お熱いのがお好きな映画ファンtakのつぶやき。
キネマ旬報社主催映画検定2級合格。

ルビー・スパークス

2016-08-10 | 映画(ら行)

■「ルビー・スパークス/Ruby Sparks」(2012年・アメリカ)

監督=ジョナサン・デイトン & ヴァレリー・ハリス
主演=ポール・ダノ ゾーイ・カザン アントニオ・バンデラス アネット・ベニング

 ある日突然、理想の彼女が目の前に現れて、しかも自分を愛してくれる・・・なーんて"男子の願望"的な物語は、手を変え品を変え様々なものが作られてきた。長いこと映画ファンやってると「またかい」と思うこともあるけれど、むしろ僕はそのバリエーションを楽しんでいる。一方、無垢な女性を男性がリードして素敵な(しかも自分好みの)レディに育てていく物語も、世の東西を問わず恋愛映画で人気のある展開だ。「プリティ・ウーマン」や「マイ・フェア・レディ」に代表されるこれらの物語は、男性目線にはギリシャ神話をルーツにするピグマリオン願望が、女性目線には次第に洗練されていくヒロインに変身願望が共感を呼ぶポイントだ。そのどちらかだけでも十分ラブコメ映画は成り立っちゃうのだが、男性目線寄りに見たとき、この「ルビー・スパークス」はその両方の要素を含んでいると言える。そういう意味では面白いバリエーションだろう。

主人公はスランプの小説家。デビュー作の成功後、新作が書けずにいた。そんな彼は、繰り返し同じ女性が出てくる夢を見る。彼の願望とも言えるその女性、ルビーを小説に書いた。するとある朝目覚めると、その彼女が彼の自宅に現れた。しかも、小説に書き足すとその通りに彼女は行動するのだ。最初は信じられなかった彼だが、本気で彼女に恋をすることに。しかし、彼女の奔放な性格がだんだんと気に入らなくなった彼は、小説に新たな設定を書きこみ始める。
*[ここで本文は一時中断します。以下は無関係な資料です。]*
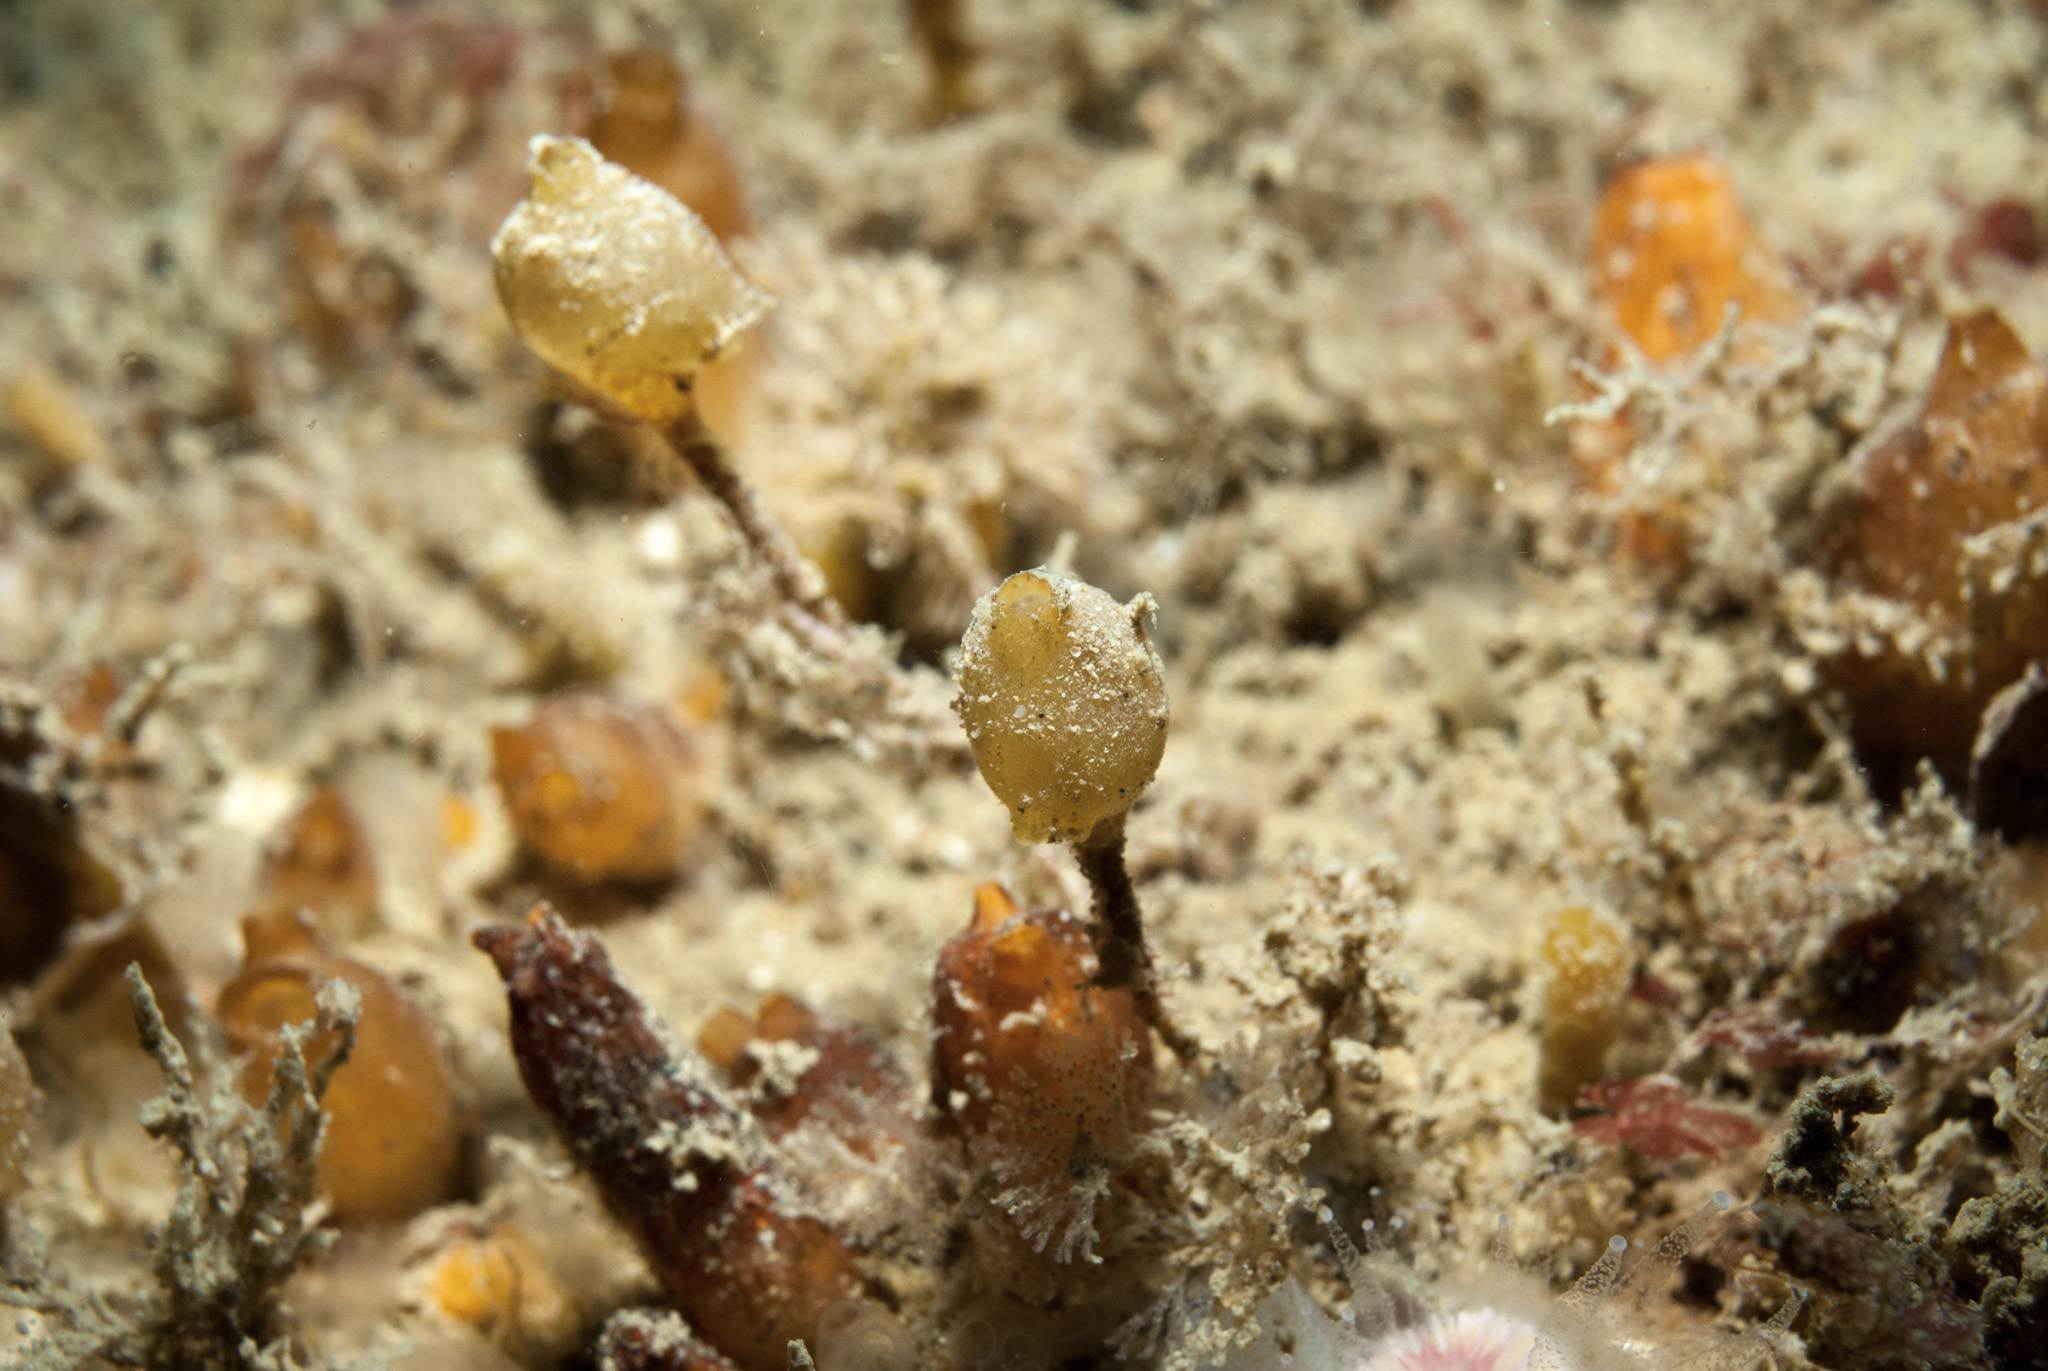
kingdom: Animalia
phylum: Chordata
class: Ascidiacea
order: Stolidobranchia
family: Pyuridae
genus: Bolteniopsis
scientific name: Bolteniopsis prenanti
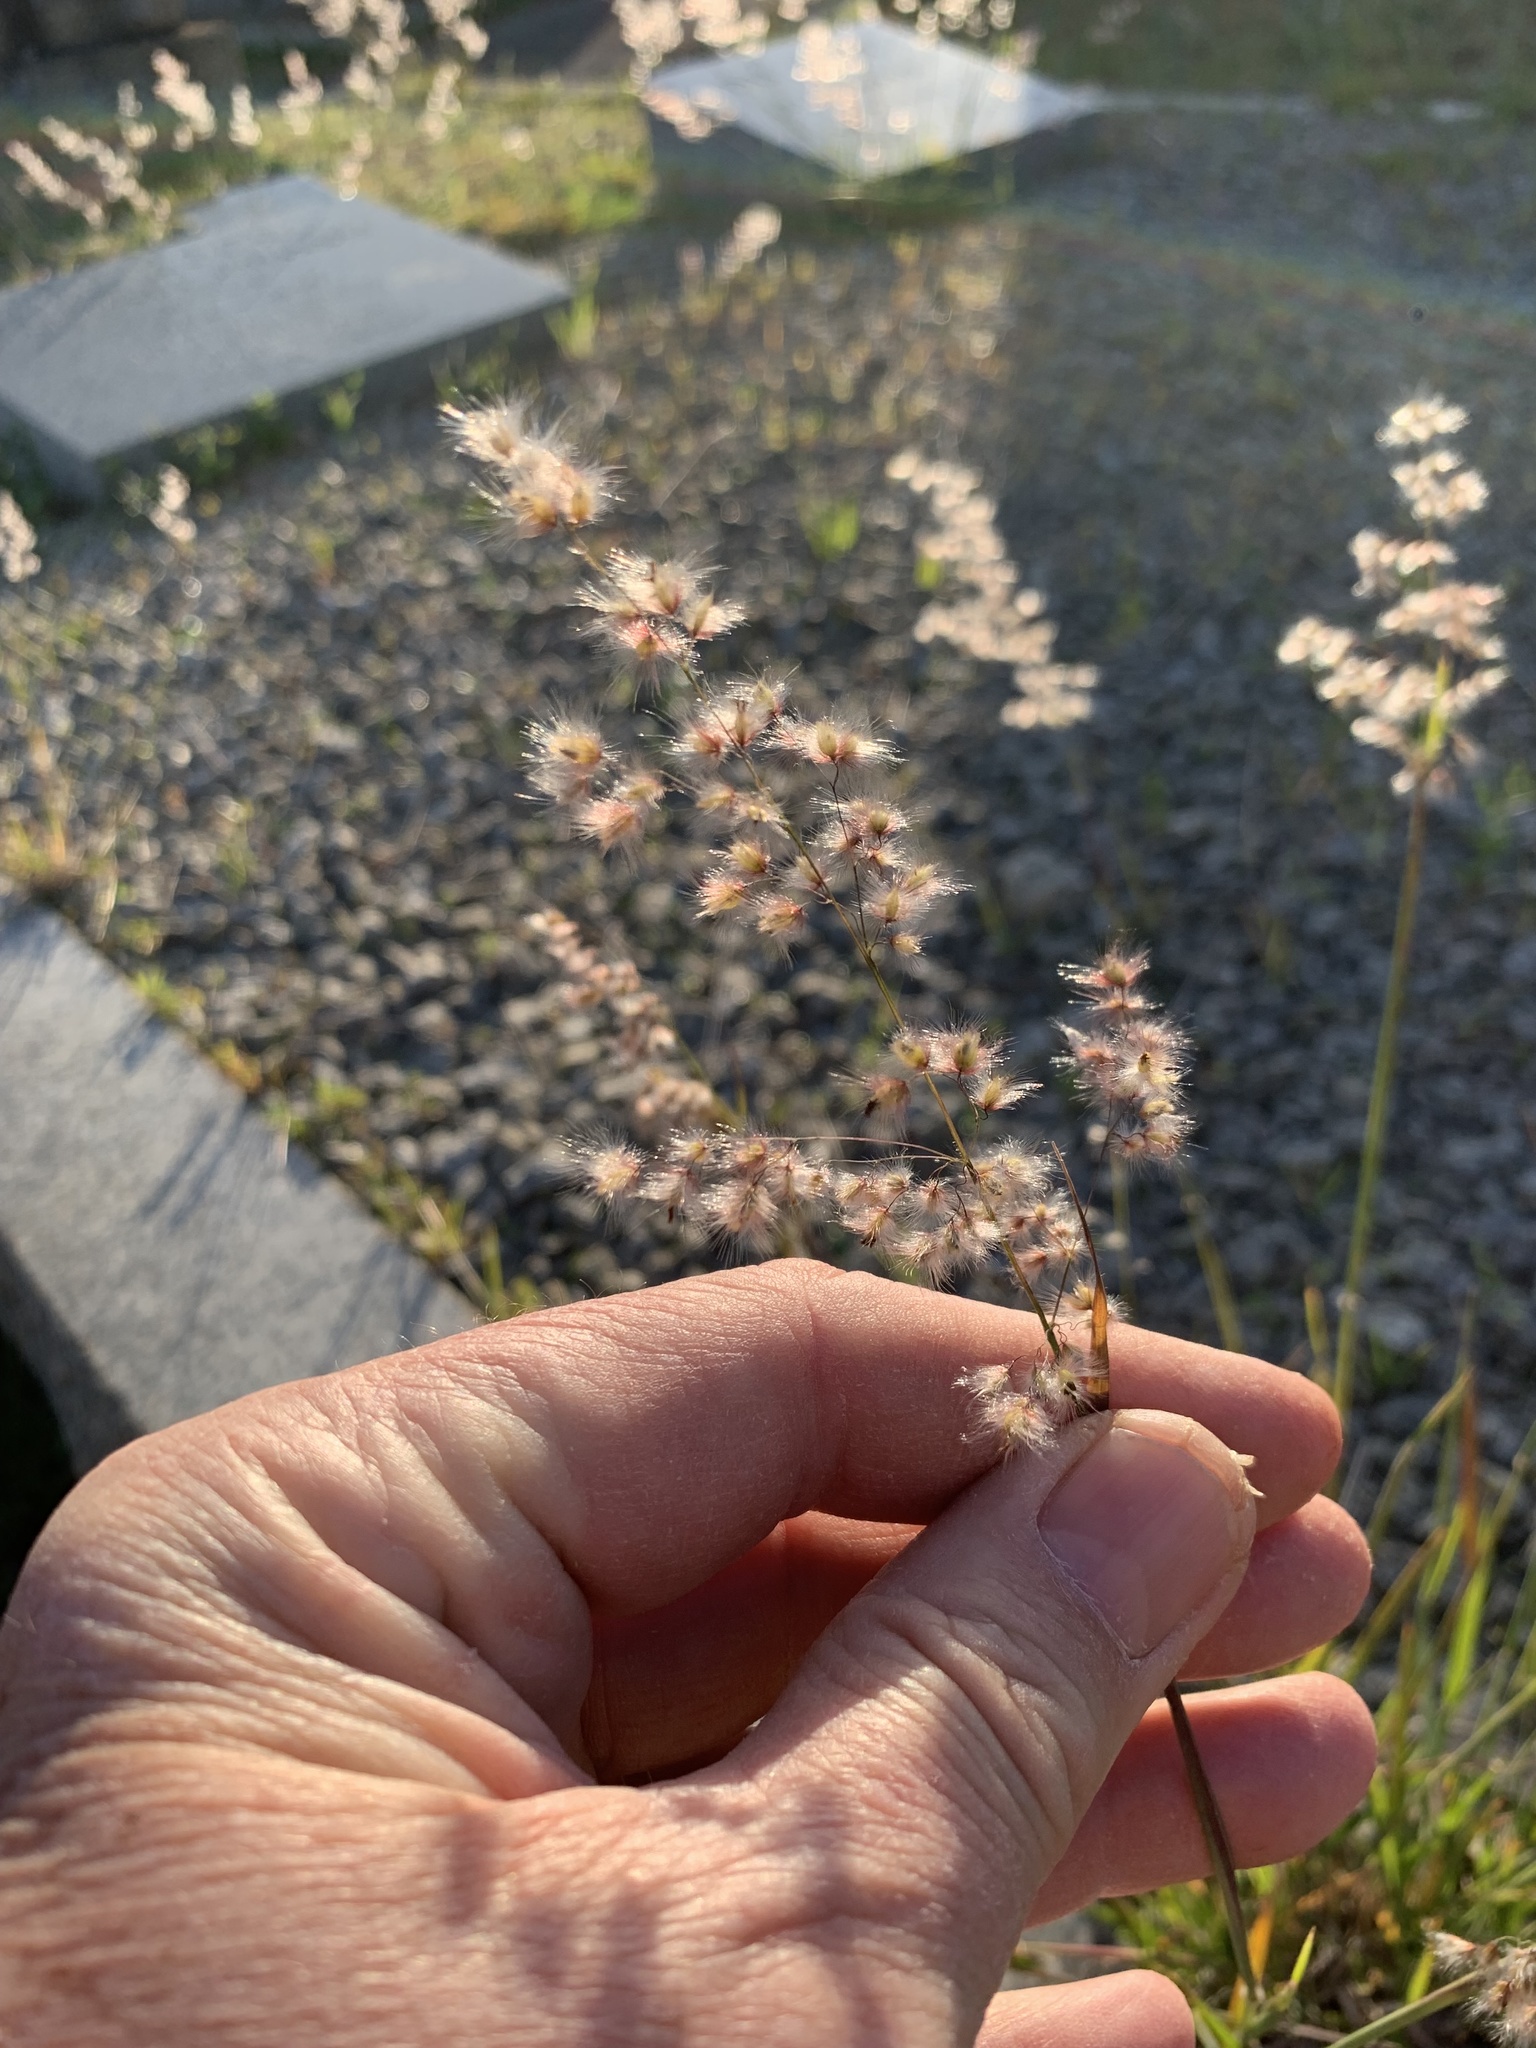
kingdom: Plantae
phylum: Tracheophyta
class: Liliopsida
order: Poales
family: Poaceae
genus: Melinis
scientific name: Melinis repens
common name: Rose natal grass
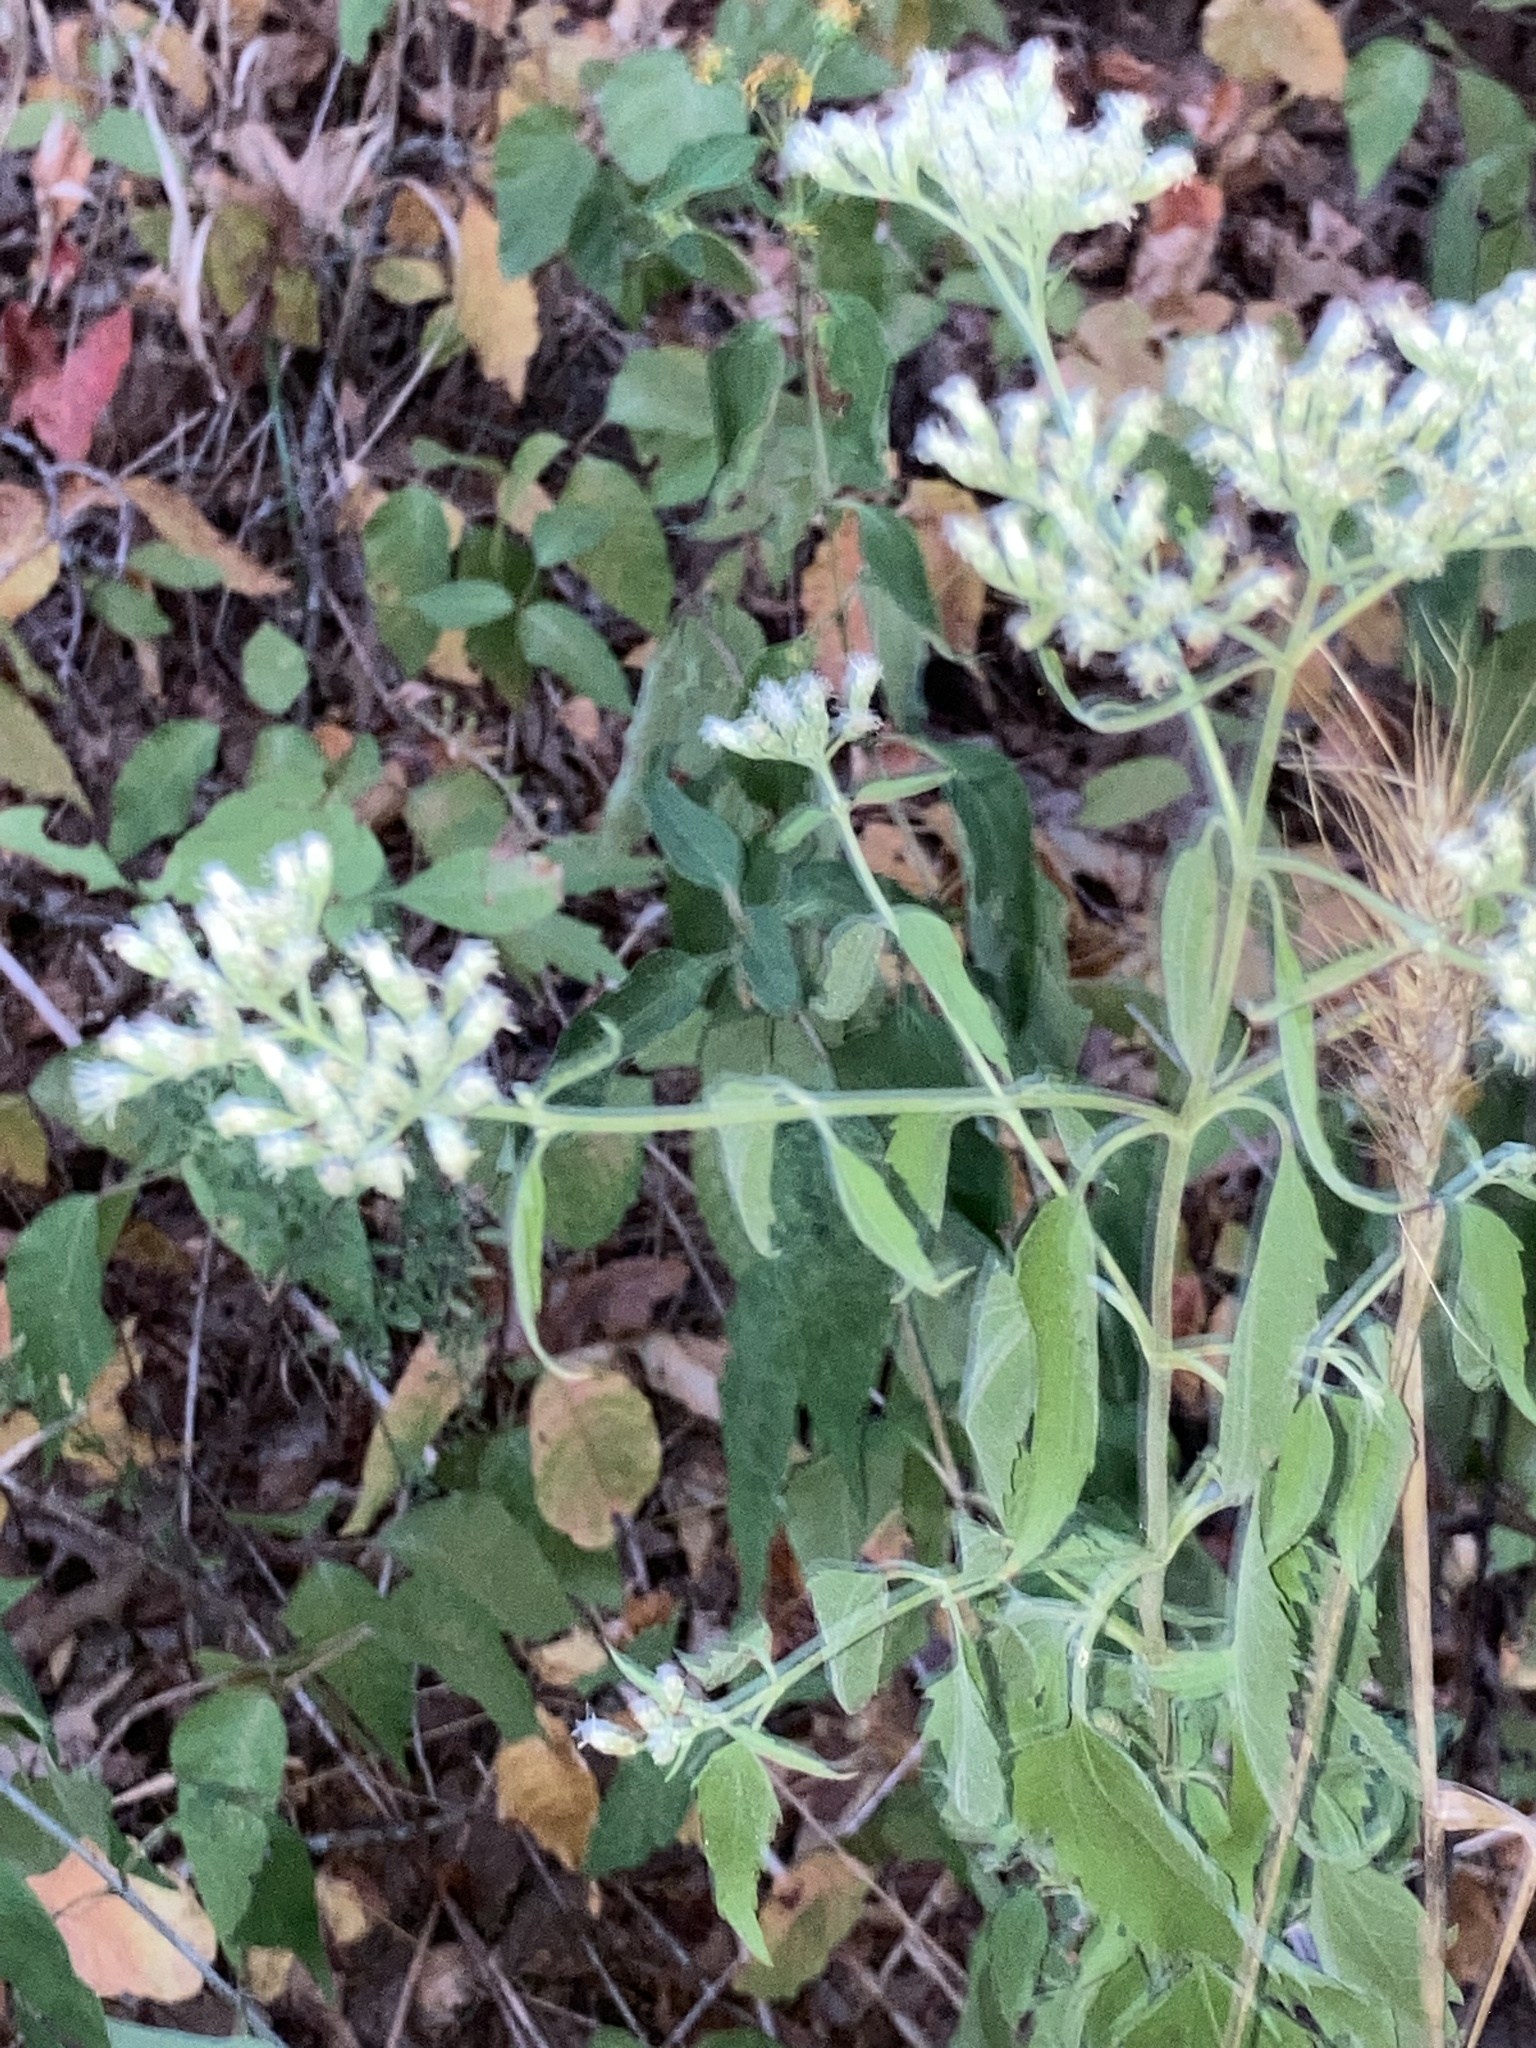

着想自体はよくあるファンタジーなんだろうけれど、この映画が見事なのは二人の関係の始まり方がどうであれ、男と女が関係を維持していく普遍的な難しさをきちんと描いているところだ。あんな娘が現れたらいいな、から始まる突飛な男子願望系のストーリーだけど、そこには血の通った男女の物語がある。

気まぐれな彼女との関係がギクシャクし始めて、それを修正しようとするために再び原稿を上書きする主人公のエゴ。それは見苦しくも恐ろしい場面。叫び狂い、のたうちまわるルビーの姿には、目を背けてしまいたくなる。劇中ゾンビ映画が挿入されるけど、それは主人公がルビーを現実世界に生み出したことが、死人を生き返らせたに等しいという暗示なのだろうか。だったら「フランケンシュタイン」を引用したら、もっとしっくりきたような気もする。この辺りは女子にはヘイトされる展開かもしれないし、この映画が他の同様なラブコメと並ぶ評価をされていない理由なのでは。

いかにも…な結末がありきたり?と言われればそれまでかもしれない。「(500)日のサマー」、ダイアン・レインの「愛にふるえて」(古っ)、水島裕子の「後ろからバージン」(例えが悪い・笑)に通ずるその結末。でも、だからこそ幸せな気持ちで僕らはエンドクレジットを迎えられるのかもしれない。